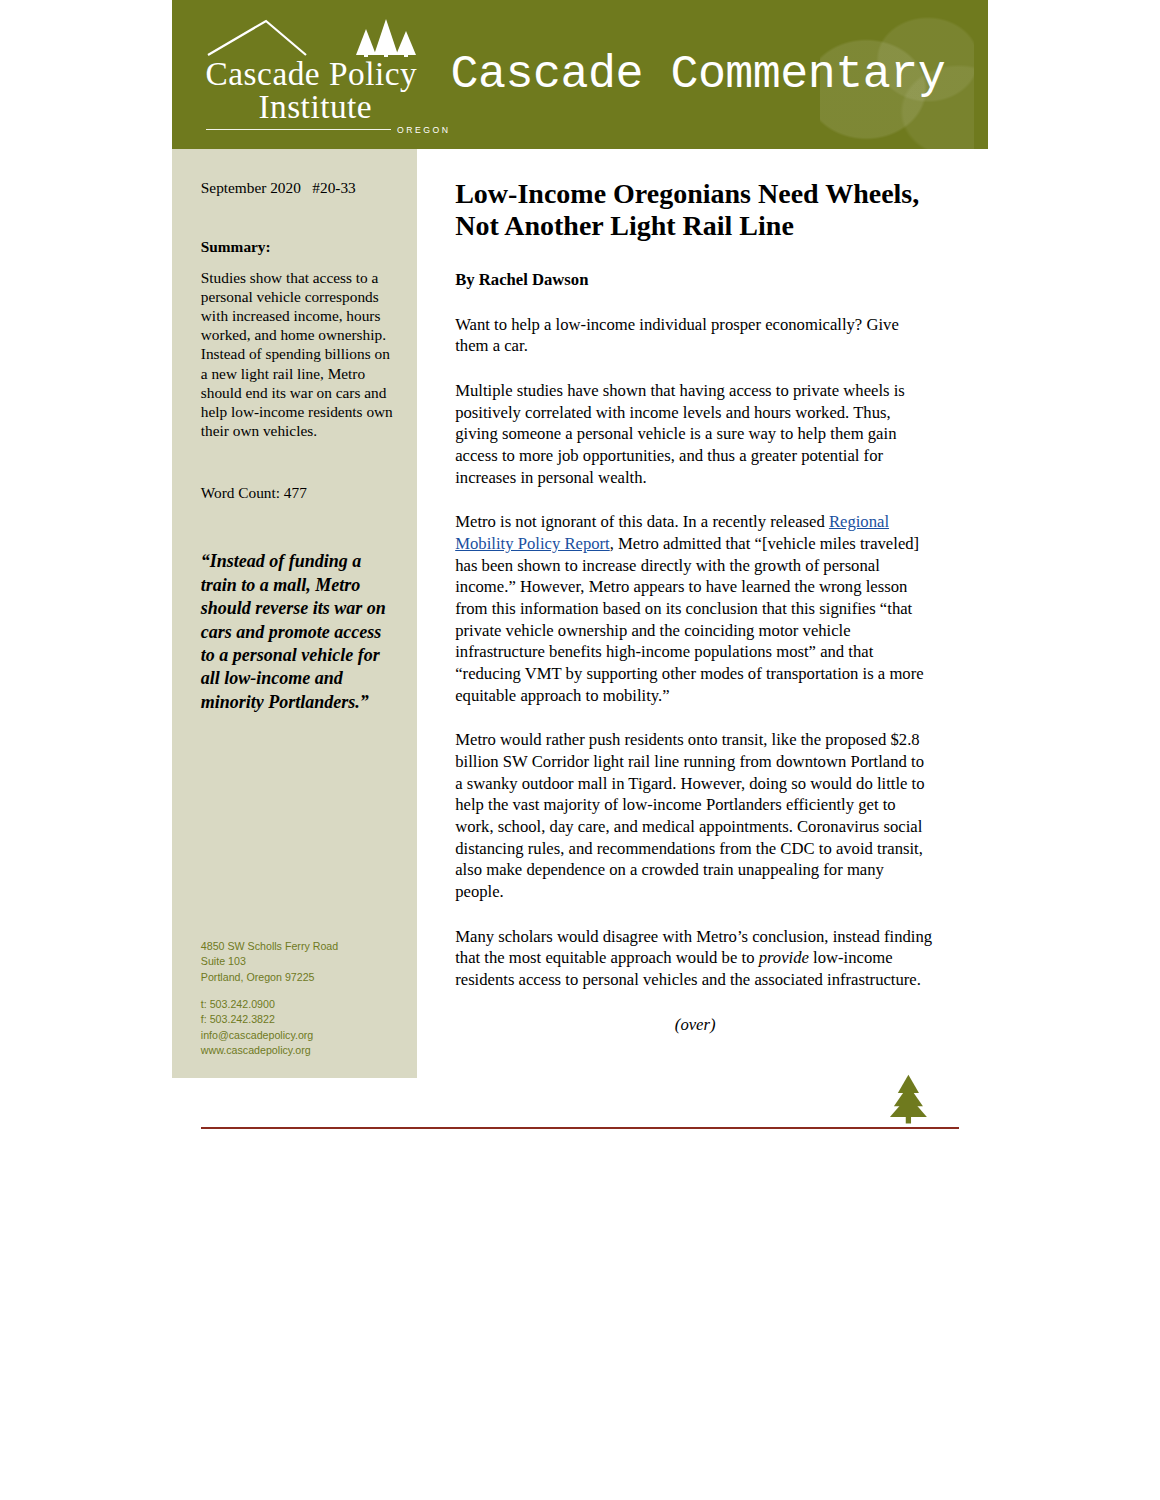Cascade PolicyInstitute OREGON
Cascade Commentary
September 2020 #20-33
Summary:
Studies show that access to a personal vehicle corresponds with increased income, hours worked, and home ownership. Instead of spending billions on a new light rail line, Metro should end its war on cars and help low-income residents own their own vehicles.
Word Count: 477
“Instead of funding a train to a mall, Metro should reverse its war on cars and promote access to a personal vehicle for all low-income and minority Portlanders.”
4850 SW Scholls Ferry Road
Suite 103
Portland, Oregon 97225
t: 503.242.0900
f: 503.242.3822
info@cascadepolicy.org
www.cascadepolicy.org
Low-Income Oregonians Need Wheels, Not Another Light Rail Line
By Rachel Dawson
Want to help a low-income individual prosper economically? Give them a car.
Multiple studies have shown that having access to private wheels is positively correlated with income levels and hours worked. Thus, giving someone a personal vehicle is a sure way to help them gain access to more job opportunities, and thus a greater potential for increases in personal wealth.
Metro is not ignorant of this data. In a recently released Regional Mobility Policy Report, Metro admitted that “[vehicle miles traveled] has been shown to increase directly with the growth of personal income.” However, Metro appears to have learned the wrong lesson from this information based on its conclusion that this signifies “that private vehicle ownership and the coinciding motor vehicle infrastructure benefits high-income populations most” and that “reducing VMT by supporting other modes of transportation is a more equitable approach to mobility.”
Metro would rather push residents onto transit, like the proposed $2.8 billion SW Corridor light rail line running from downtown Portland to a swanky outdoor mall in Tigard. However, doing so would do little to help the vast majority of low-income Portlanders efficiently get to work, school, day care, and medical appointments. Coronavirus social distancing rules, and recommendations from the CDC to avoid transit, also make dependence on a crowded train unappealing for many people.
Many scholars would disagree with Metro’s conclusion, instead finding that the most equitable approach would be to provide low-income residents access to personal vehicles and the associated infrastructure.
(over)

_____

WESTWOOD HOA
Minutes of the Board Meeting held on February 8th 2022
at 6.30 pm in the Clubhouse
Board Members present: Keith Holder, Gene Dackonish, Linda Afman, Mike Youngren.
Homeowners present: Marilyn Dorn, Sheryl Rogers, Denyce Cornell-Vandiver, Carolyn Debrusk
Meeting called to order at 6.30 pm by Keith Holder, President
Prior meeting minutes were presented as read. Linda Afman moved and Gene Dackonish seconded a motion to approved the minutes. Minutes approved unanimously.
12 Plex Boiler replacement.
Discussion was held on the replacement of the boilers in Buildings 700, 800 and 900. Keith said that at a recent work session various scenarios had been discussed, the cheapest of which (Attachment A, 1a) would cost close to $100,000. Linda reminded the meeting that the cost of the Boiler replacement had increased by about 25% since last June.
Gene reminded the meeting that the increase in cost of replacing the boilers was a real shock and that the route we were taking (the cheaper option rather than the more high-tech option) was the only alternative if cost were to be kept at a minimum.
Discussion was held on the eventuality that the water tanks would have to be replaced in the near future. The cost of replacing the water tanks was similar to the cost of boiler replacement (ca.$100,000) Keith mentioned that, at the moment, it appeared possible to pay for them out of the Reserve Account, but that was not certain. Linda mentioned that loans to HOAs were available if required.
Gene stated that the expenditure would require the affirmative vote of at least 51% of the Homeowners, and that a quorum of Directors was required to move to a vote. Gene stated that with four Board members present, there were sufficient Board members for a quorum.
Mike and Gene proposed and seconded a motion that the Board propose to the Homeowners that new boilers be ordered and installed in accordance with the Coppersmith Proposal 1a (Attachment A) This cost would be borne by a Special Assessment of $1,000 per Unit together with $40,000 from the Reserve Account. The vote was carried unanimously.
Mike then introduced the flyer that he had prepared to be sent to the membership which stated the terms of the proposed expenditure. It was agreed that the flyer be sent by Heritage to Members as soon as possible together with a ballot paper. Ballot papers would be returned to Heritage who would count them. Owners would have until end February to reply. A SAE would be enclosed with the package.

_____

TASK
What is asked for is an exact copy of the lines above from the one containing "Homeowners present: Marilyn" through the one containing "12 Plex Boiler replacement.", and only those.

WRITTEN SOLUTION
Homeowners present: Marilyn Dorn, Sheryl Rogers, Denyce Cornell-Vandiver, Carolyn Debrusk
Meeting called to order at 6.30 pm by Keith Holder, President
Prior meeting minutes were presented as read. Linda Afman moved and Gene Dackonish seconded a motion to approved the minutes. Minutes approved unanimously.
12 Plex Boiler replacement.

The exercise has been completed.